During defendant’s cross-examination of Detective Cryar, defendant played two video clips of his interview by the detective on October 6, 2015, and moved the complete video recording of the interview into evidence. On redirect, the prosecutor asked Detective Cryar whether defendant’s posture in court was consistent with his posture during the interview. Detective Cryar responded that “[s]hort of being able to lean against a wall, it appears very similar.” Detective Cryar also testified that in his opinion defendant’s courtroom demeanor was similar to his demeanor during the interview; defendant was leaning over in court in a similar manner to the way he was leaning during the interview; and it was not unusual for suspects to behave that way during police interviews. Defendant did not object on Fifth or Fourteenth Amendment grounds or lodge a relevance objection.
During Officer Delfino’s cross-examination, defendant asked the officer about his demeanor when she met with him at the Gilroy Police Department at approximately 9:00 p.m. on October 5, 2015. Officer Delfino testified that defendant was sleeping or resting when she first saw him. Officer Delfino stated that defendant’s eyes were closed and he was leaning against a counter, and she shook his left shoulder to wake him. Defendant woke up but appeared sleepy and his speech was quiet and mumbled. On redirect, the prosecutor asked Officer Delfino whether defendant’s courtroom demeanor appeared to be the same as it was on October 5, 2015. Officer Delfino responded that defendant did not appear to be as tired in court as he did that night. Defendant did not object.

* _Exercise requirements_:
1. Decide whether each statement below agrees with the court excerpt, answering yes or no and quoting the words from the excerpt that settle it. (a) Officer Delfino said the defendant appeared more tired in court than on the night of October 5, 2015. (b) The defendant moved the complete video recording of his interview into evidence. (c) The defendant lodged a relevance objection to Detective Cryar's testimony.
2. According to the court excerpt, where and at about what time did Officer Delfino meet with the defendant on October 5, 2015?

* _Data extract_:

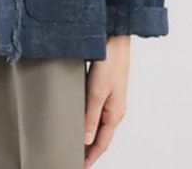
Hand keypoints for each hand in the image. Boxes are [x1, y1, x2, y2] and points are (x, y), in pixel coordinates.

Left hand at [83, 35, 129, 167]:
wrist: (114, 36)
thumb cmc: (110, 60)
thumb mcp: (97, 91)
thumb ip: (91, 115)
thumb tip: (86, 139)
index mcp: (114, 112)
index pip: (102, 142)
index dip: (91, 157)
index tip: (81, 167)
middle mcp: (113, 107)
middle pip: (101, 135)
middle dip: (90, 149)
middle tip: (77, 158)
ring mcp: (109, 96)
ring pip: (98, 122)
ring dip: (88, 133)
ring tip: (76, 142)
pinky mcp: (103, 85)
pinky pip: (95, 109)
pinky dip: (88, 118)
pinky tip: (79, 116)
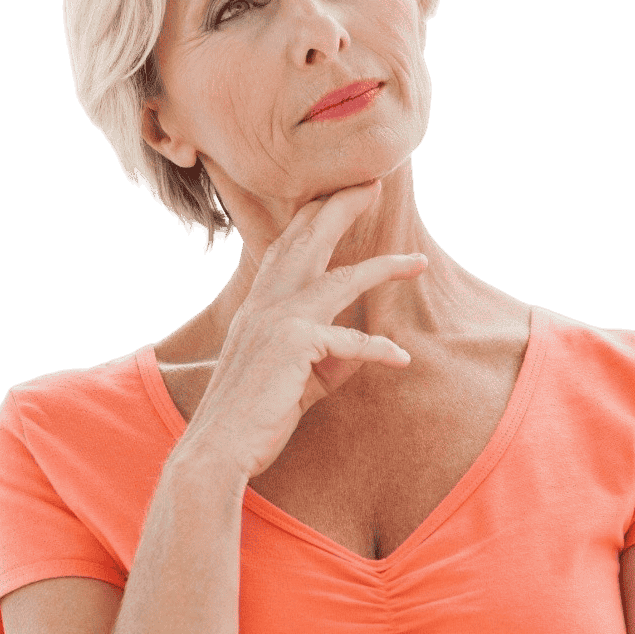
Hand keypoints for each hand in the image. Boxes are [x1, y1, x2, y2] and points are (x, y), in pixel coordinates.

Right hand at [178, 178, 428, 480]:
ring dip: (384, 268)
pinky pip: (349, 342)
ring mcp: (277, 321)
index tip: (340, 193)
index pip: (287, 249)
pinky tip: (400, 358)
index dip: (313, 217)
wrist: (217, 451)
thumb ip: (330, 362)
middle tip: (373, 183)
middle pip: (309, 241)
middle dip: (342, 208)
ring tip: (417, 262)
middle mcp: (265, 305)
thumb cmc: (254, 420)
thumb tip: (370, 351)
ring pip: (340, 279)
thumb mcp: (300, 383)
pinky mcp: (293, 346)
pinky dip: (376, 349)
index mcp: (259, 308)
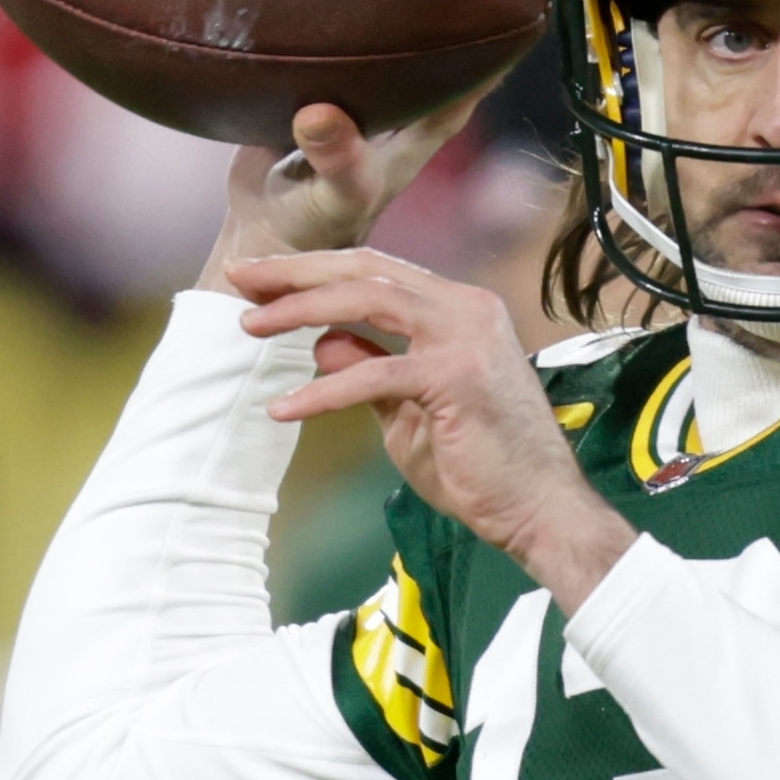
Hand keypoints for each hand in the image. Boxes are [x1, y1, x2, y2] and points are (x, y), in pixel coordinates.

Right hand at [196, 0, 563, 288]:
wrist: (270, 240)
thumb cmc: (316, 228)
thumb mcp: (331, 198)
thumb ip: (334, 160)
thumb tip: (321, 113)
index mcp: (430, 116)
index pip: (492, 51)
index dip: (522, 1)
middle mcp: (409, 87)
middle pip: (453, 6)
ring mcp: (370, 78)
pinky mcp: (321, 70)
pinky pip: (339, 6)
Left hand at [229, 249, 637, 611]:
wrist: (540, 510)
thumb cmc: (481, 467)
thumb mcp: (408, 409)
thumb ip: (371, 367)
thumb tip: (323, 341)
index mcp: (460, 309)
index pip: (377, 271)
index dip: (313, 270)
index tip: (260, 279)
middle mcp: (467, 308)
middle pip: (366, 270)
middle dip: (296, 272)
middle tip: (239, 279)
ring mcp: (465, 337)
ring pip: (367, 300)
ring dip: (301, 310)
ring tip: (251, 326)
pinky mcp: (456, 376)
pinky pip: (373, 373)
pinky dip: (323, 390)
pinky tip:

* _Responses by task_:
1.
(a) No: "defendant did not appear to be as tired in court as he did that night."
(b) Yes: "moved the complete video recording of the interview into evidence."
(c) No: "Defendant did not object on Fifth or Fourteenth Amendment grounds or lodge a relevance objection."

2. At the Gilroy Police Department, at approximately 9:00 p.m.